My work also touches on issues relating to the relationship between perceptual non-conceptualism and some empirical theses, such as the thesis of the cognitive empenetrability of early vision. I have argued against the view that the (alleged) cognitive impenetrability of early vision states is a necessary and sufficient condition for their content to be non-conceptual—the mutually entailing thesis, as I call it. Even if we grant that that the property of being non-conceptual admits two different interpretations—corresponding to the distinction between the state and the content views as formulated above—the mutually entailing thesis fails. I first argue for the falsity of the state-non-conceptualist reading of the thesis on the grounds that it mistakenly takes being non-conceptual to be a causal instead of a constitutive relationship. The content-non-conceptualist understanding of the thesis, I then argue, is disproved by plausible views regarding the content of experience. The mutually entailing thesis could only be true, I contend, on a non-standard, causal interpretation of the notion of nonconceptual content. Yet, on that reading, the thesis would either be trivially true or would entirely fail to engage with the contemporary literature on perceptual non conceptualism.

Finally, in my most recent work, I explore the relation between the alleged richness of the content of perceptual experience and the idea that perceptual experience is cognitively penetrable by background states, such as beliefs, desires or emotions. According to so-called “thin” views about the content of experience, we can only visually experience low-level features such as colour, shape, texture or motion. According to so-called “rich” views, we can also visually experience some high-level properties, such as being a pine tree or being threatening. One of the standard objections against rich views is that high-level properties can only be represented at the level of judgments. I have recently offered rich theories a plausible escape route from this objection based on some recent studies in social vision. I have also tackled a different but related issue, namely, the relationship between rich views and the view that visual experience is cognitively penetrable. Despite their logical independence, both theses tend to go hand in hand in the literature. I argue, however, that the very criterion that establishes the genuine visual nature of our representations of some high-level properties makes the entailment from rich views to cognitive penetrability problematic.

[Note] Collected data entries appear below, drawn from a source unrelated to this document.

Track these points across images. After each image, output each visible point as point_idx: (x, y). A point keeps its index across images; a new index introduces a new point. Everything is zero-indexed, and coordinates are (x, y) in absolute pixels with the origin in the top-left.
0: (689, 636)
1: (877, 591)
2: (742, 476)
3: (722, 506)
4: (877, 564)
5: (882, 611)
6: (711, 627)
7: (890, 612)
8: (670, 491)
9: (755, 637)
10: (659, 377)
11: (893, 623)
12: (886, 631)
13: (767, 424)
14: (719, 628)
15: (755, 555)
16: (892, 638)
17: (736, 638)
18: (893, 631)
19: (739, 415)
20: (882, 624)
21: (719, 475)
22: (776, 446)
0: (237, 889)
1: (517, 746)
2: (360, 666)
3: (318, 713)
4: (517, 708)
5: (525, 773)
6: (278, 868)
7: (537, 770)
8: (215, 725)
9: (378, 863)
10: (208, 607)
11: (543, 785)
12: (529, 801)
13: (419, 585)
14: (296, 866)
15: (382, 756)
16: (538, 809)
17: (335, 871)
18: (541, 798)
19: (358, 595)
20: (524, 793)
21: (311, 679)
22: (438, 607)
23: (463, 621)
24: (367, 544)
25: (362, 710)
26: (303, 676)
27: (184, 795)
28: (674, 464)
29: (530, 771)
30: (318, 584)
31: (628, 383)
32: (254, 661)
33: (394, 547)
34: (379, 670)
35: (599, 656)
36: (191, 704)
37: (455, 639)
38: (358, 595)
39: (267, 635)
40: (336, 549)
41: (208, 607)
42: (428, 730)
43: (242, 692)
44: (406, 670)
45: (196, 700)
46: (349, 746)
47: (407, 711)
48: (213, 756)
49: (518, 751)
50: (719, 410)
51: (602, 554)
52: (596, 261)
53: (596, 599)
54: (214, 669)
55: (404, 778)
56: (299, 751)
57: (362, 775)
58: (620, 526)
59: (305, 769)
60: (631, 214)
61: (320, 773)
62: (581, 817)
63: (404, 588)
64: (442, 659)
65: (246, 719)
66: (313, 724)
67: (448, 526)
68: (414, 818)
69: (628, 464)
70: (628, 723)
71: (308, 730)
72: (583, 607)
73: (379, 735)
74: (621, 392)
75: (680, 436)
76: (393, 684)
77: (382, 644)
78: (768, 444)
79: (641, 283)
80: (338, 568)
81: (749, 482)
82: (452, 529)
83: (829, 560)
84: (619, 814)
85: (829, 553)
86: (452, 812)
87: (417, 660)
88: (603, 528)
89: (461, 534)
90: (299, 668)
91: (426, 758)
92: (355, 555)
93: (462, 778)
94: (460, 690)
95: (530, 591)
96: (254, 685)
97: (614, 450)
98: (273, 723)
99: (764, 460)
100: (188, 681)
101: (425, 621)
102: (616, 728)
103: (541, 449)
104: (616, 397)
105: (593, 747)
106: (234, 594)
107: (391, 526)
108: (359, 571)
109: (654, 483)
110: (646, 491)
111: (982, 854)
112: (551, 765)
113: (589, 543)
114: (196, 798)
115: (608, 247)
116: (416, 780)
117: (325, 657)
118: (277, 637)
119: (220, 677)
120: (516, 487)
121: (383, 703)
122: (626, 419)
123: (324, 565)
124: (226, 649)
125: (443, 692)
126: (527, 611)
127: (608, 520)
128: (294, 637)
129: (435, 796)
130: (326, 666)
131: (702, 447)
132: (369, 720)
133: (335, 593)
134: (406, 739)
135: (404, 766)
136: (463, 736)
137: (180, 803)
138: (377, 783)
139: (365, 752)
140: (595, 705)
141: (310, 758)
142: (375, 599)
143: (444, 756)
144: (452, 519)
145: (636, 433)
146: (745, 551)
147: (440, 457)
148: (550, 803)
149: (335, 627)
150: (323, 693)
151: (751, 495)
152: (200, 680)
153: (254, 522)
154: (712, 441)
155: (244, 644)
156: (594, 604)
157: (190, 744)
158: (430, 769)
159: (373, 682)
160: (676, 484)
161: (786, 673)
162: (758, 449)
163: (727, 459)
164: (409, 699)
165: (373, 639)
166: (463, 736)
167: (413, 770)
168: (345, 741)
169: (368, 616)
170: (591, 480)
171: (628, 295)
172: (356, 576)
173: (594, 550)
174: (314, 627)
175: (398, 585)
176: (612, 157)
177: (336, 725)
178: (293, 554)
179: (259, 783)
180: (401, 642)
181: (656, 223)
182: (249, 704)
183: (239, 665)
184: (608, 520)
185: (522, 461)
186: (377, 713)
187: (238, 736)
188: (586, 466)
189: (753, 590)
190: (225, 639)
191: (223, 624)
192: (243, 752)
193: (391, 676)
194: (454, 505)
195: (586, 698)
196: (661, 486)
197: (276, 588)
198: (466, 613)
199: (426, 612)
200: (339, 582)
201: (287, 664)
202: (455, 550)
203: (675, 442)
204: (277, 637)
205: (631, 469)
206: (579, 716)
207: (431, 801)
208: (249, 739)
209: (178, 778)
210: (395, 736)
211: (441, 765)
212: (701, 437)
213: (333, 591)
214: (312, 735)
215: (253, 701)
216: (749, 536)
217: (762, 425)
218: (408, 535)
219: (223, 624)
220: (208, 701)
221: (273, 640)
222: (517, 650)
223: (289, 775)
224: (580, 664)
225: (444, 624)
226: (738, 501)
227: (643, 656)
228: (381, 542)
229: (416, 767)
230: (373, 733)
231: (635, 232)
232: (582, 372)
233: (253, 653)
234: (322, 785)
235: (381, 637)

The nature of the content of the mental states involved in paradigmatic cases of implicit bias has emerged lately as a key platform to carry on thinking and writing about issues in this vicinity. What all these threads have in common is that they arise at the barely-explored intersection between scientifically-informed philosophy of mind / cognitive science and what might be dubbed the ‘normative image’ of mind, according to which a proper account of the mental cannot be developed without attention to matters concerning value, ethics and responsibility.